An underlying theme of some of the songs on her “This Woman” album appears to be loneliness.
“Maybe,” said the songwriter who indicated she wishes she had more time to spend with her Nashville-based beau. “I go in and out of loneliness myself. America is becoming a haven for lonely people. There’s a lot of people alone out there. I’m not the only one who feels that. I’m certainly not the only one who writes about it.”
Laughing again, she added: “Maybe I’m a spokeswoman for all the lonely, unhappy women. I hope not. I don’t want to be a symbol of depression. I’d rather be a symbol of fun.”
Oslin collapsed in a fit of laughter after making this admission: “I was never that wild about country music. I used to hate it. I didn’t want to listen to that stuff, let alone sing it.” In fact, she’s still not wild about it.
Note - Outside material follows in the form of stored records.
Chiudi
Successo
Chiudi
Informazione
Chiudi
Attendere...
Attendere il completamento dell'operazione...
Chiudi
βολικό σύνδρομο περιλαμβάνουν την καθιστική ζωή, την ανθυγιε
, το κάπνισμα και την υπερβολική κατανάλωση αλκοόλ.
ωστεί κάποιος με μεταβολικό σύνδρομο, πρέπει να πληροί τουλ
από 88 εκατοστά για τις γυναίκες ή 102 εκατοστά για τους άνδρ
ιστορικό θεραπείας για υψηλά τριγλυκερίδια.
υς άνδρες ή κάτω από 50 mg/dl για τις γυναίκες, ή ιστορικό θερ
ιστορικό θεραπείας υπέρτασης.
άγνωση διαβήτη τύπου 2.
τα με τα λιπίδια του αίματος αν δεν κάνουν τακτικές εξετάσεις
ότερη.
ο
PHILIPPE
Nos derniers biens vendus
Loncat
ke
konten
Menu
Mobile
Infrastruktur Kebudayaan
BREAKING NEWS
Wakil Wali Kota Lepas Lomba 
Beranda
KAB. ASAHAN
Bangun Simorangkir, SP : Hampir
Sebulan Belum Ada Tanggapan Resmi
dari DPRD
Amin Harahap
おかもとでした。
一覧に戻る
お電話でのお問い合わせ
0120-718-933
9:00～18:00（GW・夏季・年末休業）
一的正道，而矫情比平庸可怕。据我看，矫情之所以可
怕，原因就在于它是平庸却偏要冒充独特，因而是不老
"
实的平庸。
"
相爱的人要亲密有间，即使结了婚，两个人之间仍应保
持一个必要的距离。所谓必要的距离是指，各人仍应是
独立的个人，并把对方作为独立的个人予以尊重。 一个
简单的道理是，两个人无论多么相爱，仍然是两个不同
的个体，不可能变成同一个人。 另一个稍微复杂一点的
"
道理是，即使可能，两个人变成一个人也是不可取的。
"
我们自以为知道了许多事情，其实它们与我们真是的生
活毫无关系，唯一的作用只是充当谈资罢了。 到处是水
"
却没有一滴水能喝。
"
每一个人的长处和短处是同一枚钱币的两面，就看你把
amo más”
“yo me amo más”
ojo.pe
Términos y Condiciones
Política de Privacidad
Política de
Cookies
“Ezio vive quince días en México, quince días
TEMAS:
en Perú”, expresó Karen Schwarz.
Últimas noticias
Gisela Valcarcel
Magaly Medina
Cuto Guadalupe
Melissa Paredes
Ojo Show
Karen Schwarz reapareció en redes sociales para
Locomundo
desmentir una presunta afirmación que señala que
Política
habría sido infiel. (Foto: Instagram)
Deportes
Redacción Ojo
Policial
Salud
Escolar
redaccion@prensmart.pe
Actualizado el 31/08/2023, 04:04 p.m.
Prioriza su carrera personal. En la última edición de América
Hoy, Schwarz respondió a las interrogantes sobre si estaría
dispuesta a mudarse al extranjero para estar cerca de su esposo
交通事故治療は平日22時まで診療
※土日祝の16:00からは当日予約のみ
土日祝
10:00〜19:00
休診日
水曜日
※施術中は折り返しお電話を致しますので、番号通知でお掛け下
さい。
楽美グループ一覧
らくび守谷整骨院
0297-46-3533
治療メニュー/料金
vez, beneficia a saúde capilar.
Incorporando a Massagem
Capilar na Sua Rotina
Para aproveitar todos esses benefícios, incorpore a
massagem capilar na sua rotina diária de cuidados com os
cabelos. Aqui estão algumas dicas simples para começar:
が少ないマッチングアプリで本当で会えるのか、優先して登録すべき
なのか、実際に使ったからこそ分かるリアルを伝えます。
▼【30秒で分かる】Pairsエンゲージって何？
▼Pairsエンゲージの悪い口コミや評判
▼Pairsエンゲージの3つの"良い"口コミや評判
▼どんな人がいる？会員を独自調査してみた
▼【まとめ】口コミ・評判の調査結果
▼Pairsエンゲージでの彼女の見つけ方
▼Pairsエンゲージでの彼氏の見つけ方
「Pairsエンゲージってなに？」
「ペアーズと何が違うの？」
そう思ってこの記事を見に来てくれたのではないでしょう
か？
“I don’t listen to any kind of pop music,” she added. “I don’t even listen to the radio much. I’d rather spend my time doing other things.”
A drama student during her junior college years in Texas, the Arkansas native focused on musical comedy and became somewhat of a local star in Houston in the mid-’60s.
After a year in the “Hello, Dolly!” touring company as a chorus singer and understudy, she moved to New York in 1967 to work in the Broadway production. She’s lived there ever since--mostly on Manhattan’s Upper West Side--though now, she also has a home in Nashville.
“When you get into big-time theater, the business part of it is very ugly,” she said. “That Broadway singing didn’t suit me anyway. So I left the theater scene in a huff.”
With the number of big Broadway-style musicals on the decline at the time, Oslin spent the ‘70s as a marginal jingle singer and an actress in commercials. “Some people make a fortune in that business, but I wasn’t one of them,” she said. “I was one of the fringe folks.”
The turn to country music was largely accidental.
As near as she can figure, she got inspired to write country music in 1978 when she read a bit of graffiti on the wall of a South Carolina cafe--”I ain’t never gonna love nobody but Cornell Crawford.”
“I was writing songs--country songs for some weird reason--even though I didn’t want to be a songwriter,” she insisted. “I thought I had as much chance of becoming a songwriter as I did of becoming a shepherd in Manhattan. Me, a songwriter? What a laugh.”
Oslin polished her composing skills and got a singles deal on Elektra Records in the early ‘80s. But the country singles flopped, and she lost her record contract. Oslin was devastated, describing 1983 as her “year of pain.”
Rallying her courage for a final try at Nashville, Oslin borrowed money in January of 1986 to stage a showcase in the country music center. RCA’s Joe Galante, who also signed the Judds, attended the showcase and later signed Oslin.
Recalling that showcase, Oslin said, starting with a chuckle that mushroomed into roaring laughter: “I can’t believe I went after a record contract that way. I’m such a coward. Organizing something like that is so unlike me. But my back was against the wall. It was blooming late or nothing. Ol’ K.T. got lucky and bloomed late.”